Instructions for the task —
Without changing anything, copy out each entry.

Data shown section start

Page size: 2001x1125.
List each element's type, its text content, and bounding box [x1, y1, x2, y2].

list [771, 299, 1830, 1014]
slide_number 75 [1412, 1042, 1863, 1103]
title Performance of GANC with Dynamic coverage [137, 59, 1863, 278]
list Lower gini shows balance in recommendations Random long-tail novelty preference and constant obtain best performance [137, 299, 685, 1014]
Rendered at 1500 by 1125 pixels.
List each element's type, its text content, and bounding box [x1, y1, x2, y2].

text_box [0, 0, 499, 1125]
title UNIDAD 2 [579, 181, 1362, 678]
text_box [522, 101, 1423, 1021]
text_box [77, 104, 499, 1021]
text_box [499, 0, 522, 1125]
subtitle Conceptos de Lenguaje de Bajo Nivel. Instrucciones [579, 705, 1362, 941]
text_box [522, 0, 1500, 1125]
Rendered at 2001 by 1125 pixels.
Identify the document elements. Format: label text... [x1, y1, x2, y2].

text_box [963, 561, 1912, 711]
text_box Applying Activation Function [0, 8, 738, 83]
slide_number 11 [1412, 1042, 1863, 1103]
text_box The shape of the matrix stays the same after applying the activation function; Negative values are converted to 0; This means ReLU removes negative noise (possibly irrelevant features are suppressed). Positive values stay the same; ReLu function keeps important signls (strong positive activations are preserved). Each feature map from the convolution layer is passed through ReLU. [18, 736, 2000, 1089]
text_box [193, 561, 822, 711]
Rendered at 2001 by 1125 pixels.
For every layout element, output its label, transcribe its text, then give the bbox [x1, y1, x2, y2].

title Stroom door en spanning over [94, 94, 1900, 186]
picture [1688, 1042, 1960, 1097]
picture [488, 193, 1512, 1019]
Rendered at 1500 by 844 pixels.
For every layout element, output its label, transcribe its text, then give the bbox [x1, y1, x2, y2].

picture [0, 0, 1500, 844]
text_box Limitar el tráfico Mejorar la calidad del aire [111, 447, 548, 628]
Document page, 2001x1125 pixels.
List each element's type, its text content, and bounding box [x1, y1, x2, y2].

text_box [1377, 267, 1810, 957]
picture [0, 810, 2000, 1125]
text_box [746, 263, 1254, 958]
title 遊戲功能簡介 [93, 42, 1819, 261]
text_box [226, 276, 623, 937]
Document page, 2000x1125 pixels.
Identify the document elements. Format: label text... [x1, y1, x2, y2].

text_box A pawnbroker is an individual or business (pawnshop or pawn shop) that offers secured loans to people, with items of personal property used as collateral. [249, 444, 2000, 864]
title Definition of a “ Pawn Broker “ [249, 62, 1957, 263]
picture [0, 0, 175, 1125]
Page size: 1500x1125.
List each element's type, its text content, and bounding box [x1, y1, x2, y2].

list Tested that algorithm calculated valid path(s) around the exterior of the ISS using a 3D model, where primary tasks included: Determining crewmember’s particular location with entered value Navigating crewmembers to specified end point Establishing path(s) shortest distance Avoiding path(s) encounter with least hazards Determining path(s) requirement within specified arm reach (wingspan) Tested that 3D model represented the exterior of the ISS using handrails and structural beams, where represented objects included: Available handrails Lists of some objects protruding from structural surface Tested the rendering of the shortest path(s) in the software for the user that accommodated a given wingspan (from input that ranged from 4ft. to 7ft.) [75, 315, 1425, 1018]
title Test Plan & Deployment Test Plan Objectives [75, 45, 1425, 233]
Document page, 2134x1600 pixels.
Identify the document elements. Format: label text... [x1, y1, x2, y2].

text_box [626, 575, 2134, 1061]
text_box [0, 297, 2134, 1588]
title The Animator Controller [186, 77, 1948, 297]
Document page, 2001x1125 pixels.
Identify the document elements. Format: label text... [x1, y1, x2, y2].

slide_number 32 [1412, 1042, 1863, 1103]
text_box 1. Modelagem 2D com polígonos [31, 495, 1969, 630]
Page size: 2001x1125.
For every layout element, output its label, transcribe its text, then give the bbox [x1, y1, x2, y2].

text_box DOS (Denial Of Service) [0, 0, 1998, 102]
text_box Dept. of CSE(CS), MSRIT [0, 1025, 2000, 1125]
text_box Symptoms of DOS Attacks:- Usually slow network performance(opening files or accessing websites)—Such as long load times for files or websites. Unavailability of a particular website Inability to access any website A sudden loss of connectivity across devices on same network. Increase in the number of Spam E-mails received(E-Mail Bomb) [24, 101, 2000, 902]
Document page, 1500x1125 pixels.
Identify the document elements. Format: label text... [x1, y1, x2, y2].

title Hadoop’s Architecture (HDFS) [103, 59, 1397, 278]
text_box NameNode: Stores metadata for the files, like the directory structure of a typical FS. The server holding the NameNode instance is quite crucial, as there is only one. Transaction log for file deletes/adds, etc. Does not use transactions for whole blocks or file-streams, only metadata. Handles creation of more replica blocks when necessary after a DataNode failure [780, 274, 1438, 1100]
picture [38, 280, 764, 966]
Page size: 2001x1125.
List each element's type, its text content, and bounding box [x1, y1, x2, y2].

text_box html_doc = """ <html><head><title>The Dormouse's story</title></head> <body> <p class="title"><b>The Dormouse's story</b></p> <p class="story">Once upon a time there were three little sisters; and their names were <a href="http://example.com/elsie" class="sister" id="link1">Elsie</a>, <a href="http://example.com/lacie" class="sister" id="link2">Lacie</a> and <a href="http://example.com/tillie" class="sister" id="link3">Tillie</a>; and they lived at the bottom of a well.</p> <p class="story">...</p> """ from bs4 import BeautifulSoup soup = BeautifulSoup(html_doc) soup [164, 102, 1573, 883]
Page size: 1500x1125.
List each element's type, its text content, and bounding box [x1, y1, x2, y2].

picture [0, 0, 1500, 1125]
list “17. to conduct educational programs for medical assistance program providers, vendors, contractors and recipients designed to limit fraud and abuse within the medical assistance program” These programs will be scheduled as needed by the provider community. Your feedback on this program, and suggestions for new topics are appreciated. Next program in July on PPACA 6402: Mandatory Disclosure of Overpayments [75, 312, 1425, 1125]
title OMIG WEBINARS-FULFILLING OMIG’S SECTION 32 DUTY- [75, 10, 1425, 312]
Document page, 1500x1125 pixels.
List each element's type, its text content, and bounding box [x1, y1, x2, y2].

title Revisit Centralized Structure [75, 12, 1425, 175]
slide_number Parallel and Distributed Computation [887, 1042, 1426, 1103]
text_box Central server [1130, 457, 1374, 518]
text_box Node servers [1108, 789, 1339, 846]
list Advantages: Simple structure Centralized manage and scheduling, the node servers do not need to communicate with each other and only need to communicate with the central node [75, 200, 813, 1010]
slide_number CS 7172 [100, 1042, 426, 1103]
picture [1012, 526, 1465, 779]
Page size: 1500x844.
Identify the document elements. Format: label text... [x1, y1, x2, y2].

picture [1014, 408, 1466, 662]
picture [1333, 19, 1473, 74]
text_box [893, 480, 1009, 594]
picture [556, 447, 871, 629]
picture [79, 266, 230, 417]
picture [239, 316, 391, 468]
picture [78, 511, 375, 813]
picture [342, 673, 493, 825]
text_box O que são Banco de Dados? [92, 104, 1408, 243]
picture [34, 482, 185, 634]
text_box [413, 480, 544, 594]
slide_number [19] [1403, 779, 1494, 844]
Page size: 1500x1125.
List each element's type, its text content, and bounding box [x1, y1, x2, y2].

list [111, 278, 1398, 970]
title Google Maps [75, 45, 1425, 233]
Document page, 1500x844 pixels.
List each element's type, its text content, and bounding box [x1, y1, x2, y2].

Data shown section end

Result for this exercise —
Page size: 2001x1125.
List each element's type, its text content, and bounding box [x1, y1, x2, y2].

list [771, 299, 1830, 1014]
slide_number 75 [1412, 1042, 1863, 1103]
title Performance of GANC with Dynamic coverage [137, 59, 1863, 278]
list Lower gini shows balance in recommendations Random long-tail novelty preference and constant obtain best performance [137, 299, 685, 1014]
Rendered at 1500 by 1125 pixels.
List each element's type, its text content, and bounding box [x1, y1, x2, y2].

text_box [0, 0, 499, 1125]
title UNIDAD 2 [579, 181, 1362, 678]
text_box [522, 101, 1423, 1021]
text_box [77, 104, 499, 1021]
text_box [499, 0, 522, 1125]
subtitle Conceptos de Lenguaje de Bajo Nivel. Instrucciones [579, 705, 1362, 941]
text_box [522, 0, 1500, 1125]
Rendered at 2001 by 1125 pixels.
Identify the document elements. Format: label text... [x1, y1, x2, y2].

text_box [963, 561, 1912, 711]
text_box Applying Activation Function [0, 8, 738, 83]
slide_number 11 [1412, 1042, 1863, 1103]
text_box The shape of the matrix stays the same after applying the activation function; Negative values are converted to 0; This means ReLU removes negative noise (possibly irrelevant features are suppressed). Positive values stay the same; ReLu function keeps important signls (strong positive activations are preserved). Each feature map from the convolution layer is passed through ReLU. [18, 736, 2000, 1089]
text_box [193, 561, 822, 711]
Rendered at 2001 by 1125 pixels.
For every layout element, output its label, transcribe its text, then give the bbox [x1, y1, x2, y2].

title Stroom door en spanning over [94, 94, 1900, 186]
picture [1688, 1042, 1960, 1097]
picture [488, 193, 1512, 1019]
Rendered at 1500 by 844 pixels.
For every layout element, output its label, transcribe its text, then give the bbox [x1, y1, x2, y2].

picture [0, 0, 1500, 844]
text_box Limitar el tráfico Mejorar la calidad del aire [111, 447, 548, 628]
Document page, 2001x1125 pixels.
List each element's type, its text content, and bounding box [x1, y1, x2, y2].

text_box [1377, 267, 1810, 957]
picture [0, 810, 2000, 1125]
text_box [746, 263, 1254, 958]
title 遊戲功能簡介 [93, 42, 1819, 261]
text_box [226, 276, 623, 937]
Document page, 2000x1125 pixels.
Identify the document elements. Format: label text... [x1, y1, x2, y2].

text_box A pawnbroker is an individual or business (pawnshop or pawn shop) that offers secured loans to people, with items of personal property used as collateral. [249, 444, 2000, 864]
title Definition of a “ Pawn Broker “ [249, 62, 1957, 263]
picture [0, 0, 175, 1125]
Page size: 1500x1125.
List each element's type, its text content, and bounding box [x1, y1, x2, y2].

list Tested that algorithm calculated valid path(s) around the exterior of the ISS using a 3D model, where primary tasks included: Determining crewmember’s particular location with entered value Navigating crewmembers to specified end point Establishing path(s) shortest distance Avoiding path(s) encounter with least hazards Determining path(s) requirement within specified arm reach (wingspan) Tested that 3D model represented the exterior of the ISS using handrails and structural beams, where represented objects included: Available handrails Lists of some objects protruding from structural surface Tested the rendering of the shortest path(s) in the software for the user that accommodated a given wingspan (from input that ranged from 4ft. to 7ft.) [75, 315, 1425, 1018]
title Test Plan & Deployment Test Plan Objectives [75, 45, 1425, 233]
Document page, 2134x1600 pixels.
Identify the document elements. Format: label text... [x1, y1, x2, y2].

text_box [626, 575, 2134, 1061]
text_box [0, 297, 2134, 1588]
title The Animator Controller [186, 77, 1948, 297]
Document page, 2001x1125 pixels.
Identify the document elements. Format: label text... [x1, y1, x2, y2].

slide_number 32 [1412, 1042, 1863, 1103]
text_box 1. Modelagem 2D com polígonos [31, 495, 1969, 630]
Page size: 2001x1125.
For every layout element, output its label, transcribe its text, then give the bbox [x1, y1, x2, y2].

text_box DOS (Denial Of Service) [0, 0, 1998, 102]
text_box Dept. of CSE(CS), MSRIT [0, 1025, 2000, 1125]
text_box Symptoms of DOS Attacks:- Usually slow network performance(opening files or accessing websites)—Such as long load times for files or websites. Unavailability of a particular website Inability to access any website A sudden loss of connectivity across devices on same network. Increase in the number of Spam E-mails received(E-Mail Bomb) [24, 101, 2000, 902]
Document page, 1500x1125 pixels.
Identify the document elements. Format: label text... [x1, y1, x2, y2].

title Hadoop’s Architecture (HDFS) [103, 59, 1397, 278]
text_box NameNode: Stores metadata for the files, like the directory structure of a typical FS. The server holding the NameNode instance is quite crucial, as there is only one. Transaction log for file deletes/adds, etc. Does not use transactions for whole blocks or file-streams, only metadata. Handles creation of more replica blocks when necessary after a DataNode failure [780, 274, 1438, 1100]
picture [38, 280, 764, 966]
Page size: 2001x1125.
List each element's type, its text content, and bounding box [x1, y1, x2, y2].

text_box html_doc = """ <html><head><title>The Dormouse's story</title></head> <body> <p class="title"><b>The Dormouse's story</b></p> <p class="story">Once upon a time there were three little sisters; and their names were <a href="http://example.com/elsie" class="sister" id="link1">Elsie</a>, <a href="http://example.com/lacie" class="sister" id="link2">Lacie</a> and <a href="http://example.com/tillie" class="sister" id="link3">Tillie</a>; and they lived at the bottom of a well.</p> <p class="story">...</p> """ from bs4 import BeautifulSoup soup = BeautifulSoup(html_doc) soup [164, 102, 1573, 883]
Page size: 1500x1125.
List each element's type, its text content, and bounding box [x1, y1, x2, y2].

picture [0, 0, 1500, 1125]
list “17. to conduct educational programs for medical assistance program providers, vendors, contractors and recipients designed to limit fraud and abuse within the medical assistance program” These programs will be scheduled as needed by the provider community. Your feedback on this program, and suggestions for new topics are appreciated. Next program in July on PPACA 6402: Mandatory Disclosure of Overpayments [75, 312, 1425, 1125]
title OMIG WEBINARS-FULFILLING OMIG’S SECTION 32 DUTY- [75, 10, 1425, 312]
Document page, 1500x1125 pixels.
List each element's type, its text content, and bounding box [x1, y1, x2, y2].

title Revisit Centralized Structure [75, 12, 1425, 175]
slide_number Parallel and Distributed Computation [887, 1042, 1426, 1103]
text_box Central server [1130, 457, 1374, 518]
text_box Node servers [1108, 789, 1339, 846]
list Advantages: Simple structure Centralized manage and scheduling, the node servers do not need to communicate with each other and only need to communicate with the central node [75, 200, 813, 1010]
slide_number CS 7172 [100, 1042, 426, 1103]
picture [1012, 526, 1465, 779]
Page size: 1500x844.
Identify the document elements. Format: label text... [x1, y1, x2, y2].

picture [1014, 408, 1466, 662]
picture [1333, 19, 1473, 74]
text_box [893, 480, 1009, 594]
picture [556, 447, 871, 629]
picture [79, 266, 230, 417]
picture [239, 316, 391, 468]
picture [78, 511, 375, 813]
picture [342, 673, 493, 825]
text_box O que são Banco de Dados? [92, 104, 1408, 243]
picture [34, 482, 185, 634]
text_box [413, 480, 544, 594]
slide_number [19] [1403, 779, 1494, 844]
Page size: 1500x1125.
List each element's type, its text content, and bounding box [x1, y1, x2, y2].

list [111, 278, 1398, 970]
title Google Maps [75, 45, 1425, 233]
Document page, 1500x844 pixels.
List each element's type, its text content, and bounding box [x1, y1, x2, y2].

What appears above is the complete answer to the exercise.